In an ingeniously simple experiment, Aristarchus of Samos (310 – 230 BC) determined the ratio of the distances of the Sun and the Moon. (Here you don't need to know the magnitudes of the distances.)

The experiment requires that the Sun and the Moon are visible in the sky at the same time and that the Moon's phase is exactly first or last quarter.

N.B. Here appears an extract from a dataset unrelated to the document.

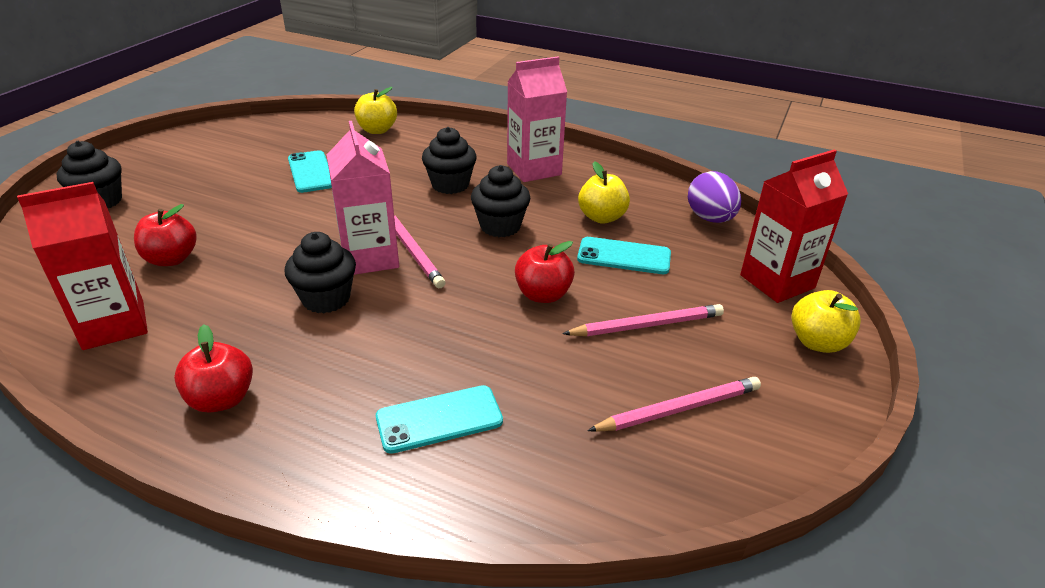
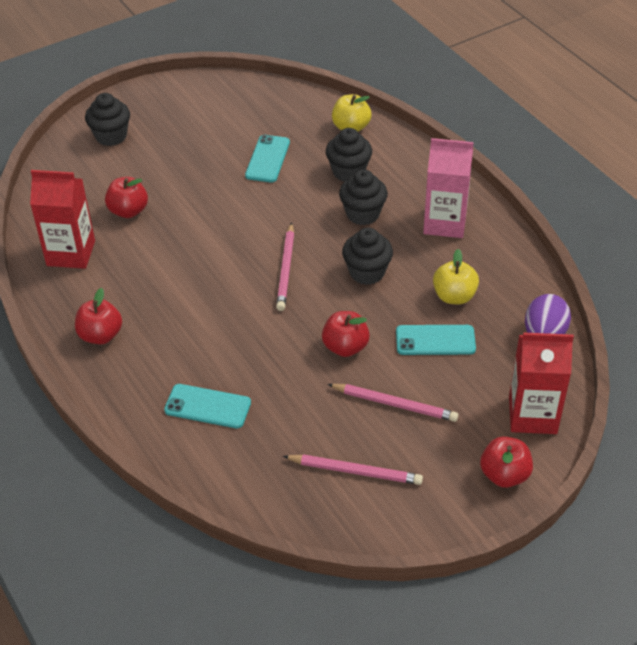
camera: 35 degrees right, 10 degrees up
black cupcake [285,232,356,313] -> black cupcake moved to [326,128,372,181]
pink carton [327,121,399,275] -> none
turquoise phone [577,237,671,274] -> turquoise phone turned 45 degrees counterclockwise [396,325,476,355]
yellow apple [791,290,861,353] -> red apple [480,437,533,488]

The diagram represents Aristarchus' idea. At Half Moon time, the angle SME is 90°. By measuring the angle α between the Sun and the Moon, the ratio x/y of the distances of the Sun and the Moon can be calculated. It is given by the formula x/y = 1/cosα.

A couple of examples:
α (°) –––––– x/y
60 ––––––– 2.0
70 ––––––– 2.9
80 ––––––– 5.8
85 –––––– 11.5
87 –––––– 19.1
88 –––––– 28.7
89 –––––– 57.3
89.85 ––– 382.0

According to current knowledge, the average distance of the Sun is 149,597,870 km and the Moon 384,400 km. With these values, the ratio x/y is approx. 389.2. This roughly corresponds to an angle α = 89.853°.

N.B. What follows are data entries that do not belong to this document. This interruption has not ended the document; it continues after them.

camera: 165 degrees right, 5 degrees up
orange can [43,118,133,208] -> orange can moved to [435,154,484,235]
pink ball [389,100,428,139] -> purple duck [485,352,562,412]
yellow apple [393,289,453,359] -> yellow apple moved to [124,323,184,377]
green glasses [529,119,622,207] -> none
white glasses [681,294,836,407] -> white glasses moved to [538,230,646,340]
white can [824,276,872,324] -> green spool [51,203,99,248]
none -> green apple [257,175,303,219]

Aristarchus got the angle α = 87° in his experiment. This gives roughly the ratio of the distances x/y = 20 (cf. the table above). The correct ratio is about 390, so the result does not look very accurate. In any case, it shows that the Sun is much further away than the Moon. So the FE hypothesis of Sun and Moon at the same height is wrong.

Although the test is simple in principle, it is not so in practice. It must be done during the day, when the Moon is not very clearly visible. The biggest source of error in Aristarchus' experiment is the determination of the exact moment of Half Moon. I calculated that the error of 3 hours causes an error of more than 2 degrees in the angle α. This, in turn, can cause an error of up to one order of magnitude in the ratio x/y.

As far as I know, Aristarchus' test was not repeated in ancient times (perhaps precisely because of its difficulty). His results were still valid almost 2000 years later, e.g. Tycho Brahe:

"The implicit false solar parallax of slightly under three degrees was used by astronomers up to and including Tycho Brahe, c. AD 1600. Aristarchus pointed out that the Moon and Sun have nearly equal apparent angular sizes, and therefore their diameters must be in proportion to their distances from Earth." https://en.wikipedia.org/wiki/Aristarchus_of_Samos.

 

[AmberRobot]

That experiment requires that the moon’s light is reflected light from the sun off of a spherical object. Not all flat earthers (if any) seem to hold that opinion.